Setelah itu, sejumlah orang yang berada di dalam mobil keluar dari mobil yang ditembaki. Orang-orang dari mobil itu lalu mengepung dan memberondongkan tembakan ke arah si target yang bereaksi itu. Sedangkan seorang lainnya yang tidak memberikan reaksi, langsung diamankan dengan dimasukkan ke dalam mobil. Demikian juga dengan sepeda motor mereka.
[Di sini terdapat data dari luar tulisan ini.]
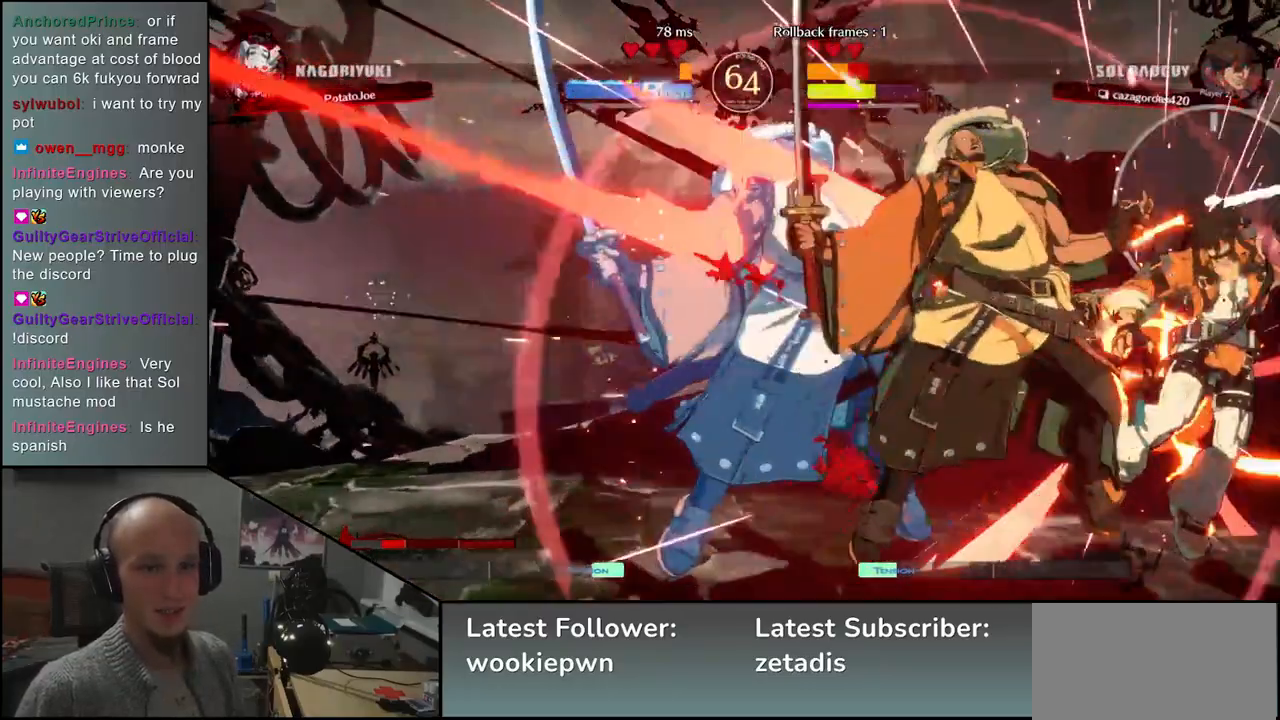
{"buttons": ["L1"], "left_stick": "down", "events": [[83, "L2", "down"], [150, "L2", "up"], [217, "L2", "down"], [300, "L2", "up"], [433, "L1", "down"]]}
Seorang saksi lainnya, Pak Jo, mengaku melihat kejadian penyergapan dari jarak dekat karena dia sedang berada di warung angkringan tak jauh dari lokasi penyergapan. Pak Jo melihat, target yang sudah terkepung diberondong tembakan oleh aparat berpakaian preman. Target tewas seketika dengan luka parah di bagian kepala. Hingga saat ini ceceran darah masih terlihat di lokasi kejadian.
Sedangkan seorang saksi lainnya yang tidak bersedia disebut namanya mengaku melihat ketika seorang anggota polisi yang terhuyung-huyung karena mengalami luka tembak. Polisi yang terluka itu lalu ditolong oleh temannya dan dibawa pergi. Belakangan diketahui polisi yang terluka itu adalah anggota Densus Bripda Suherman yang kemudian meninggal di RS Brayat Minulyo, Solo, akibat luka tembak di bagian perut.
Siapakah kedua orang tersebut? Hingga saat ini masih belum ada keterangan dari pihak kepolisian. Namun informasi yang berkembang di lapangan menyebutkan dua orang itu adalah anggota jaringan teroris lama yang punya dendam terhadap polisi. Dua orang itu berinisial F dan B. F adalah target yang tewas diberondong peluru anggota, sedangkan B adalah yang ditangkap dalam kondisi hidup.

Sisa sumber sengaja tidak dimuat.